→ Set task
Copy each of the following entries word for word, keeping every line unchanged.

→ Records shown
--- start ---

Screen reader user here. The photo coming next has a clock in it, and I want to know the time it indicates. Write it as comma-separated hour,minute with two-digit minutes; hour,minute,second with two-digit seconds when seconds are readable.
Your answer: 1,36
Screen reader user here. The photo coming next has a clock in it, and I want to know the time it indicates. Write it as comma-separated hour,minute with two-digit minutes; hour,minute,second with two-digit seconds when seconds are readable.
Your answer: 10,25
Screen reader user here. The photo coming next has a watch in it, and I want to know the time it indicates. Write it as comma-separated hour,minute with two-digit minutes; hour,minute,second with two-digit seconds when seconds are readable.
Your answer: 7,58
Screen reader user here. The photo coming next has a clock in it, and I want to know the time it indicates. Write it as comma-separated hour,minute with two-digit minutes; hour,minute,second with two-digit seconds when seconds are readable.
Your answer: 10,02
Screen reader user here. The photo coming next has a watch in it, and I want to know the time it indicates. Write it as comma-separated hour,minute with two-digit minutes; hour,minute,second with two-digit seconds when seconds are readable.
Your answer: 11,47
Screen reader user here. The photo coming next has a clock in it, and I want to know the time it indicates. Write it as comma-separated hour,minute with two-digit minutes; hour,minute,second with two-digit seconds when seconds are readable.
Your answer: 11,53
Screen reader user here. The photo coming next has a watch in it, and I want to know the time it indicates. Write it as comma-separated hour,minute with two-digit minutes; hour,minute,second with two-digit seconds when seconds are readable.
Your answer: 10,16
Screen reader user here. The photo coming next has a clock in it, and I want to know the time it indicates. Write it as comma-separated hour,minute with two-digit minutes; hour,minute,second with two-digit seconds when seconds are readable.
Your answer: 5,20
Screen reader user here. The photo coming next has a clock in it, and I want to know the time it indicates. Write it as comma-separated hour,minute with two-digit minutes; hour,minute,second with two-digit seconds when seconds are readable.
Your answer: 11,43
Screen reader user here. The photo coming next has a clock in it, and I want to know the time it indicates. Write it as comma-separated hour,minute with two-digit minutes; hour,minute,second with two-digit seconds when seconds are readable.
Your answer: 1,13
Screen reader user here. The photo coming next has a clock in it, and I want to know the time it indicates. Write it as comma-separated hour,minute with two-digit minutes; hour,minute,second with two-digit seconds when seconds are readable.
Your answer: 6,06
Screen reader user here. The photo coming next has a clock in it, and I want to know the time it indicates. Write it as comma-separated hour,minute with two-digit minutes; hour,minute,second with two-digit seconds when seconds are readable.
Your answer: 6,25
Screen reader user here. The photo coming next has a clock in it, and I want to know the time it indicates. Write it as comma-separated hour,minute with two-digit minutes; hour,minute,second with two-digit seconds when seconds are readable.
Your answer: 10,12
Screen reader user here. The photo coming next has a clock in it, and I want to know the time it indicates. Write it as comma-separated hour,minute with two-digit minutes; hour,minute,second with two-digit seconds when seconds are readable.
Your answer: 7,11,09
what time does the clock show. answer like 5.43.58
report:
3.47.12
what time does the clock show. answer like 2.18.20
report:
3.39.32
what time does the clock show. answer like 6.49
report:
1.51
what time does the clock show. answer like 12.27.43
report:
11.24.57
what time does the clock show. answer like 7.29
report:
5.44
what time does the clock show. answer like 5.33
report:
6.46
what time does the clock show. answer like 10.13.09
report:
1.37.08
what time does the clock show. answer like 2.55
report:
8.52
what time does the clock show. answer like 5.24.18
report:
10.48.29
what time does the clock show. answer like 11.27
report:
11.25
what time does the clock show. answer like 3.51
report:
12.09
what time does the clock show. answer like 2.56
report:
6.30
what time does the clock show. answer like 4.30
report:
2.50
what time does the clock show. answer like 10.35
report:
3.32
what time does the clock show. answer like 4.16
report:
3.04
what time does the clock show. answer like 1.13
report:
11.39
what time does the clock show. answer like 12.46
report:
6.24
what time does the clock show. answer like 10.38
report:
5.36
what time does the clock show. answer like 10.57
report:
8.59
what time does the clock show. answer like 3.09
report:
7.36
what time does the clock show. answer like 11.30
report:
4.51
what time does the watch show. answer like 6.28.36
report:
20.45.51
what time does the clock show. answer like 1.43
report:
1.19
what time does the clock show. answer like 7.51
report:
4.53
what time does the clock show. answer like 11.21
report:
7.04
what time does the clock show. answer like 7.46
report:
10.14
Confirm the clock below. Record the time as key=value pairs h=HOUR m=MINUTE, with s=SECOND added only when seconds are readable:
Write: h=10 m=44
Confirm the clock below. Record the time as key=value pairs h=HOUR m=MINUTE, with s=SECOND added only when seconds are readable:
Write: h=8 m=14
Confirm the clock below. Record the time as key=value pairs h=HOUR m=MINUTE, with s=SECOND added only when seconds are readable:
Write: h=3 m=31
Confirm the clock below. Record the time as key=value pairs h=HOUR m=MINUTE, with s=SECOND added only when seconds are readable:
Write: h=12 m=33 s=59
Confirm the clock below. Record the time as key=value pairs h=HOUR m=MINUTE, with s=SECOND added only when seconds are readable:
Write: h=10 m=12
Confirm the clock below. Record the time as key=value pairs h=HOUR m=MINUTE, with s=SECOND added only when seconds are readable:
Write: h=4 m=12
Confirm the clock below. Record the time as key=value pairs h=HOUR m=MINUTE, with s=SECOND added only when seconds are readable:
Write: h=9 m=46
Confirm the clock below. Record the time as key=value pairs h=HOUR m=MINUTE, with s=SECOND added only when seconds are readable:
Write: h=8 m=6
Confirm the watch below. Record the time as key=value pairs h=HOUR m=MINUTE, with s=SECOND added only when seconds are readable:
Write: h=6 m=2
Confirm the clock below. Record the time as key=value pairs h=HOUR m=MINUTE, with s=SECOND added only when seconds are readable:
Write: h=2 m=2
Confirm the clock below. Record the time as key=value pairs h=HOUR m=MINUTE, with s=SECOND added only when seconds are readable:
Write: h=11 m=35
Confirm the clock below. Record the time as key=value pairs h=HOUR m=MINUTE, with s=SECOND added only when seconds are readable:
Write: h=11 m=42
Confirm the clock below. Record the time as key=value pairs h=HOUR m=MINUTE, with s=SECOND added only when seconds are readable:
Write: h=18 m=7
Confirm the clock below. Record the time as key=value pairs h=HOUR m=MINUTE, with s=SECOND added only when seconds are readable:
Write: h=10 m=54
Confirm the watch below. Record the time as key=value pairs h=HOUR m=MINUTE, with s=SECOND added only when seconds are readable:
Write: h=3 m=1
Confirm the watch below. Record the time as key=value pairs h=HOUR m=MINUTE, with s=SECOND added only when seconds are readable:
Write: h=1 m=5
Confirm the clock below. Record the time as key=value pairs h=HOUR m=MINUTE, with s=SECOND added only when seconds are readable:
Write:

--- end ---

→ Response to this exercise
Screen reader user here. The photo coming next has a clock in it, and I want to know the time it indicates. Write it as comma-separated hour,minute with two-digit minutes; hour,minute,second with two-digit seconds when seconds are readable.
Your answer: 1,36
Screen reader user here. The photo coming next has a clock in it, and I want to know the time it indicates. Write it as comma-separated hour,minute with two-digit minutes; hour,minute,second with two-digit seconds when seconds are readable.
Your answer: 10,25
Screen reader user here. The photo coming next has a watch in it, and I want to know the time it indicates. Write it as comma-separated hour,minute with two-digit minutes; hour,minute,second with two-digit seconds when seconds are readable.
Your answer: 7,58
Screen reader user here. The photo coming next has a clock in it, and I want to know the time it indicates. Write it as comma-separated hour,minute with two-digit minutes; hour,minute,second with two-digit seconds when seconds are readable.
Your answer: 10,02
Screen reader user here. The photo coming next has a watch in it, and I want to know the time it indicates. Write it as comma-separated hour,minute with two-digit minutes; hour,minute,second with two-digit seconds when seconds are readable.
Your answer: 11,47
Screen reader user here. The photo coming next has a clock in it, and I want to know the time it indicates. Write it as comma-separated hour,minute with two-digit minutes; hour,minute,second with two-digit seconds when seconds are readable.
Your answer: 11,53
Screen reader user here. The photo coming next has a watch in it, and I want to know the time it indicates. Write it as comma-separated hour,minute with two-digit minutes; hour,minute,second with two-digit seconds when seconds are readable.
Your answer: 10,16
Screen reader user here. The photo coming next has a clock in it, and I want to know the time it indicates. Write it as comma-separated hour,minute with two-digit minutes; hour,minute,second with two-digit seconds when seconds are readable.
Your answer: 5,20
Screen reader user here. The photo coming next has a clock in it, and I want to know the time it indicates. Write it as comma-separated hour,minute with two-digit minutes; hour,minute,second with two-digit seconds when seconds are readable.
Your answer: 11,43
Screen reader user here. The photo coming next has a clock in it, and I want to know the time it indicates. Write it as comma-separated hour,minute with two-digit minutes; hour,minute,second with two-digit seconds when seconds are readable.
Your answer: 1,13
Screen reader user here. The photo coming next has a clock in it, and I want to know the time it indicates. Write it as comma-separated hour,minute with two-digit minutes; hour,minute,second with two-digit seconds when seconds are readable.
Your answer: 6,06
Screen reader user here. The photo coming next has a clock in it, and I want to know the time it indicates. Write it as comma-separated hour,minute with two-digit minutes; hour,minute,second with two-digit seconds when seconds are readable.
Your answer: 6,25
Screen reader user here. The photo coming next has a clock in it, and I want to know the time it indicates. Write it as comma-separated hour,minute with two-digit minutes; hour,minute,second with two-digit seconds when seconds are readable.
Your answer: 10,12
Screen reader user here. The photo coming next has a clock in it, and I want to know the time it indicates. Write it as comma-separated hour,minute with two-digit minutes; hour,minute,second with two-digit seconds when seconds are readable.
Your answer: 7,11,09
what time does the clock show. answer like 5.43.58
report:
3.47.12
what time does the clock show. answer like 2.18.20
report:
3.39.32
what time does the clock show. answer like 6.49
report:
1.51
what time does the clock show. answer like 12.27.43
report:
11.24.57
what time does the clock show. answer like 7.29
report:
5.44
what time does the clock show. answer like 5.33
report:
6.46
what time does the clock show. answer like 10.13.09
report:
1.37.08
what time does the clock show. answer like 2.55
report:
8.52
what time does the clock show. answer like 5.24.18
report:
10.48.29
what time does the clock show. answer like 11.27
report:
11.25
what time does the clock show. answer like 3.51
report:
12.09
what time does the clock show. answer like 2.56
report:
6.30
what time does the clock show. answer like 4.30
report:
2.50
what time does the clock show. answer like 10.35
report:
3.32
what time does the clock show. answer like 4.16
report:
3.04
what time does the clock show. answer like 1.13
report:
11.39
what time does the clock show. answer like 12.46
report:
6.24
what time does the clock show. answer like 10.38
report:
5.36
what time does the clock show. answer like 10.57
report:
8.59
what time does the clock show. answer like 3.09
report:
7.36
what time does the clock show. answer like 11.30
report:
4.51
what time does the watch show. answer like 6.28.36
report:
20.45.51
what time does the clock show. answer like 1.43
report:
1.19
what time does the clock show. answer like 7.51
report:
4.53
what time does the clock show. answer like 11.21
report:
7.04
what time does the clock show. answer like 7.46
report:
10.14
Confirm the clock below. Record the time as key=value pairs h=HOUR m=MINUTE, with s=SECOND added only when seconds are readable:
Write: h=10 m=44
Confirm the clock below. Record the time as key=value pairs h=HOUR m=MINUTE, with s=SECOND added only when seconds are readable:
Write: h=8 m=14
Confirm the clock below. Record the time as key=value pairs h=HOUR m=MINUTE, with s=SECOND added only when seconds are readable:
Write: h=3 m=31
Confirm the clock below. Record the time as key=value pairs h=HOUR m=MINUTE, with s=SECOND added only when seconds are readable:
Write: h=12 m=33 s=59
Confirm the clock below. Record the time as key=value pairs h=HOUR m=MINUTE, with s=SECOND added only when seconds are readable:
Write: h=10 m=12
Confirm the clock below. Record the time as key=value pairs h=HOUR m=MINUTE, with s=SECOND added only when seconds are readable:
Write: h=4 m=12
Confirm the clock below. Record the time as key=value pairs h=HOUR m=MINUTE, with s=SECOND added only when seconds are readable:
Write: h=9 m=46
Confirm the clock below. Record the time as key=value pairs h=HOUR m=MINUTE, with s=SECOND added only when seconds are readable:
Write: h=8 m=6
Confirm the watch below. Record the time as key=value pairs h=HOUR m=MINUTE, with s=SECOND added only when seconds are readable:
Write: h=6 m=2
Confirm the clock below. Record the time as key=value pairs h=HOUR m=MINUTE, with s=SECOND added only when seconds are readable:
Write: h=2 m=2
Confirm the clock below. Record the time as key=value pairs h=HOUR m=MINUTE, with s=SECOND added only when seconds are readable:
Write: h=11 m=35
Confirm the clock below. Record the time as key=value pairs h=HOUR m=MINUTE, with s=SECOND added only when seconds are readable:
Write: h=11 m=42
Confirm the clock below. Record the time as key=value pairs h=HOUR m=MINUTE, with s=SECOND added only when seconds are readable:
Write: h=18 m=7
Confirm the clock below. Record the time as key=value pairs h=HOUR m=MINUTE, with s=SECOND added only when seconds are readable:
Write: h=10 m=54
Confirm the watch below. Record the time as key=value pairs h=HOUR m=MINUTE, with s=SECOND added only when seconds are readable:
Write: h=3 m=1
Confirm the watch below. Record the time as key=value pairs h=HOUR m=MINUTE, with s=SECOND added only when seconds are readable:
Write: h=1 m=5
Confirm the clock below. Record the time as key=value pairs h=HOUR m=MINUTE, with s=SECOND added only when seconds are readable:
Write:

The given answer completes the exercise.